Pubblicato su politicadomani Num 72/73 - Set/Ott 2007

Birmania
Gli interessi della Cina nella terra delle pagode
Uno spicchio di verità sulla complessità della situazione in Birmania (Myanmar è il nome imposto al Paese dalla dittatura militare al potere)

di m.m.

"La crisi in Birmania non è una minaccia per la pace mondiale e quindi le sanzioni Onu contro la giunta militare al governo sarebbero inutili". È così che Wang Guangya, rappresentante della Cina all'Onu, ha motivato il veto del suo paese alla condanna della Commissione Onu per i Diritti Umani.
Ci sono in Birmania enormi giacimenti di petrolio e di gas ancora da sfruttare. La Cina, con la sua fame di energia, ha bisogno del petrolio e del gas di cui la Birmania è ricca. Per il suo trasporto è stato progettato un oleo-gasdotto che dal porto di Akyab (Sittwee), sulla costa birmana di Arakan, arriva fino a Kunming, capitale della regione dello Yunnan in Cina, dopo aver attraversato 800 km di suolo birmano e 640 km di territorio cinese. La statale PetroChina ha sottoscritto un accordo con la giunta militare per la fornitura in 30 anni di 7,8 miliardi di metri cubi di gas. Questa "pipeline" permetterà alla Cina di superare le difficoltà che incontra nel trasferire le preziose fonti di energia dall'Africa e dal Medioriente attraverso lo stretto di Malacca, dove passano ora 11 milioni di barili al giorno. Un megaprogetto, dice la Shan Herald Agency for News, che farà impallidire l'esodo forzato di oltre 300mila persone di etnia Shan (il 9% della popolazione) dalla loro regione, in seguito alla legge sulla cittadinanza del 1982.
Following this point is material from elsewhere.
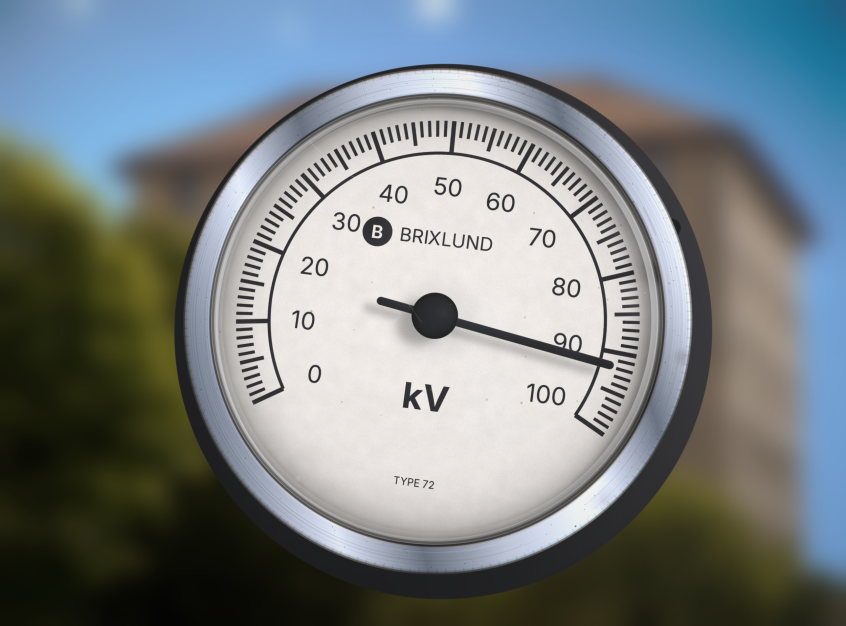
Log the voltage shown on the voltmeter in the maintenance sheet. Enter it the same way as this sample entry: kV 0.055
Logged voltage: kV 92
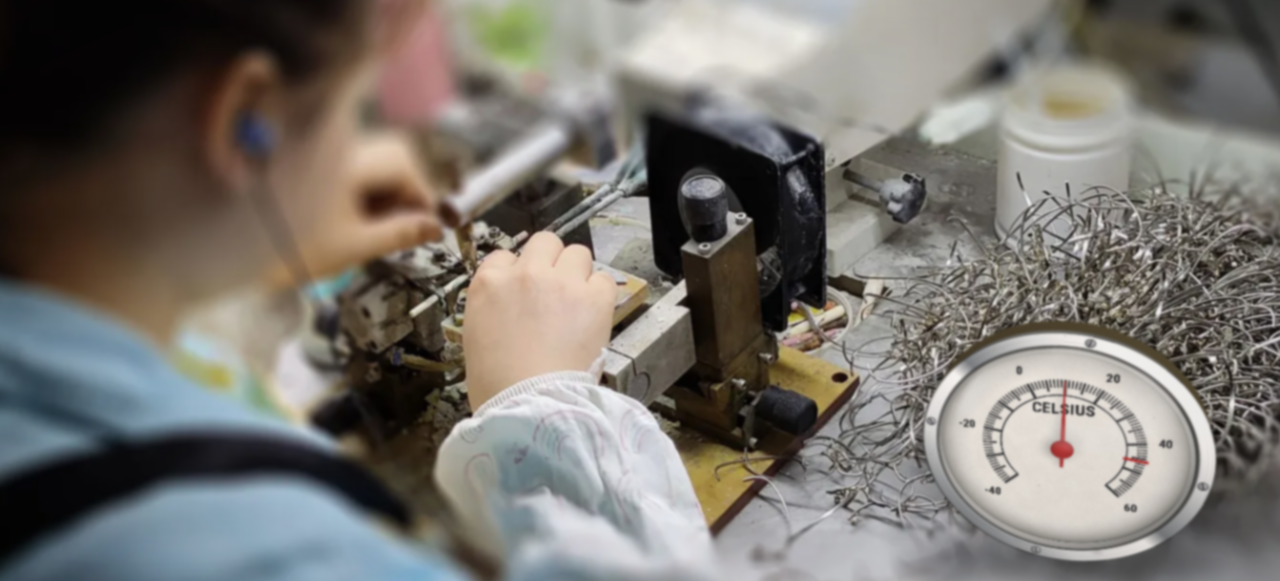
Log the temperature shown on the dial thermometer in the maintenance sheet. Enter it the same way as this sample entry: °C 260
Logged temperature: °C 10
Con questo progetto, inoltre, la Cina potrà affacciarsi sul Golfo del Bengala, un nodo strategico di primaria importanza anche per la marina Statunitense perché da lì è possibile controllare il traffico sull'oceano indiano. Dal golfo potranno partire le merci cinesi per l'India, il Medioriente e anche l'Europa. È per questo, quindi, per consolidare la propria presenza nel Paese a difesa dei suoi interessi, che la Cina è disposta a costruire anche un'autostrada che dal nord della Birmania arriva al nordest dell'India. Vi saranno impiegati 40mila operai cinesi che andranno ad aggiungersi a quell'oltre un milione di cinesi, contadini, operai e commercianti, che negli ultimi dieci anni si sono trasferiti in Birmania.
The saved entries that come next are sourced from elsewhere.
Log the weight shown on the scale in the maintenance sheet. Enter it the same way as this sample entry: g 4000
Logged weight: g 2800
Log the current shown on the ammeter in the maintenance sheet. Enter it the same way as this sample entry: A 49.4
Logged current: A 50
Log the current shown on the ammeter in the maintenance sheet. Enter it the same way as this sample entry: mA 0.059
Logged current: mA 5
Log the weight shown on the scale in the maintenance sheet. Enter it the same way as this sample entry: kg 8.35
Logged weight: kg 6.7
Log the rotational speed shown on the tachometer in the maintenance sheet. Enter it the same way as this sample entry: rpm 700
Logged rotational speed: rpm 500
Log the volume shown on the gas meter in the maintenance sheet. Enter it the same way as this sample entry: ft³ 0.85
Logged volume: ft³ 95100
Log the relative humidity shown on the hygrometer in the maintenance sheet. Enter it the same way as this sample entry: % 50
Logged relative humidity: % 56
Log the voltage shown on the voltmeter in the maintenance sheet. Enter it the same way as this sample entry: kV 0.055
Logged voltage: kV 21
L'impegno con cui la Cina sta sostenendo la giunta militare è legato anche ad altri interessi economici: "gli scambi commerciali ufficiali sono stati di 1.11 miliardi di dollari nei primi 7 mesi del 2007 (+39,4% rispetto al 2006), ma ad esso va aggiunto il commercio illecito di stupefacenti, legname e pietre preziose", dice Asianews (agenzia del Pime specializzata sull'Asia). Pechino ricambia in armi, manifatture di ogni tipo e finanziamenti garantiti dal gas: nel 2003 ha prestato 200 milioni di dollari per un impianto idroelettrico vicino Mandalay, con l'obbligo, tuttavia, di utilizzare per le opere materiali ditte e mano d'opera cinese.
Tutto questo farebbe parte di normali rapporti commerciali fra due stati sovrani se non pesasse sulla giunta militare birmana l'accusa internazionale di pesanti abusi sulla popolazione, fra cui la distruzione di campi e villaggi, le deportazioni di massa, le uccisioni, gli arresti, le detenzioni arbitrarie, e l'uso di detenuti, a migliaia, per i lavori forzati.